Posted on June 18, 2014, in Diabetes, Type 1 and tagged . Bookmark the permalink. 13 Comments.

  1. Totally paranoid, but I keep thinking this is about making it easier for kids to escape negligent parents/easier for the government to intervene & remove children from their homes and shuffle them into foster care. I’m obsessing. I don’t understand who even uses the ADA guidelines. No doctors we know has ever mentioned the number 8. Ever ever never.

    I completely agree with you about the wanting to be as close to normal. Won’t some (not me) parents (or old timey pediatricians) going to say chocolate milk is exactly what that kid cruising at 6.7 needs to hit the goal? Ohhhhh. I guess that’s what you mean in scenario #1.


    • Whether that’s the intent or not, who’s to say it won’t be used for that reason if the opportunity arises? But I suppose moving the bar might put more people into the “uncontrolled” category, which strengthens the argument for more better CGM/test strip coverage by insurance. So it can be used both ways.


    • I saw one good part on Meri’s post—the ADA backs try-hards up with some “ten strips or more a day may be needed.” That’s nice.


  2. totally and completely well written beautiful post here.
    and accurate. and smart. and just… GREAT!
    I know I sure hate having that bar set. For some of us, it’s unattainable no matter how hard we try and results and quarterly sob fests of disappointment for not being good enough.
    I think a “range” is better than a set number. and a big range at that.


  3. I guess I’ve been waaaaay out of the loop. I thought that was the target all along, even in my younger years because my doctors always sought for the 7-7.5 range for me.


  4. Scott – As a parent of a 14 year old T1D. I have been mulling this information over for the past few days not sure what to even think or say about this. Then I read your post. Thank you, thank you, thank you. I think you have put into words what I could not. Every person with T1D has different circumstances, not even to mention the emotions that go into the concept of getting to an A1C you feel comfortable with. How my son feels when he is low and how he describes it is scary and contributes to how we choose to manage his A1C. Thank you for sharing.

    Liked by 1 person

  5. I feel the same way about “targets,” even if they aren’t the immediate focus for an A1C and something to ultimately shoot for. What’s most newsworthy about this ADA statement really isn’t the A1C target, though — it’s that this is the first time the org has EVER made a move with an official position statement distinguishing between the two types. And to really make a point that, just because you’re an adult with diabetes, that doesn’t mean you have Type 2. As to the kid A1C aspect, this puts ADA in line with international guidance and there’s no consistency, rather than A1C having a differing standard and confusing the HCPs.

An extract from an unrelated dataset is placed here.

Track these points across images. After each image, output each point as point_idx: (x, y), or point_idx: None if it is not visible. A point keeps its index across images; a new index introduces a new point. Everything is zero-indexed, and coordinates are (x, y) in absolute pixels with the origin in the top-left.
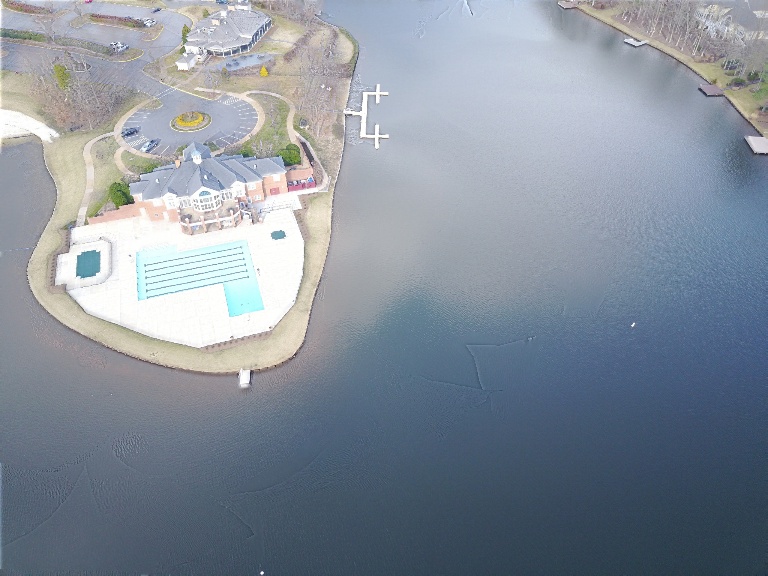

  6. The Mike Hoskins ADA link is just what I needed to read. Thanks! It’s like unpacking an explanation of my life.

    Liked by 1 person

  7. OK, I love your post and your take on the news. When I first heard the news I thought how unbelievably tough those guidelines must be for younger people. I don’t know what my A1Cs were growing up but in my 20’s I struggled to get below 8. You addressed so many great points in this article. Thanks for sharing.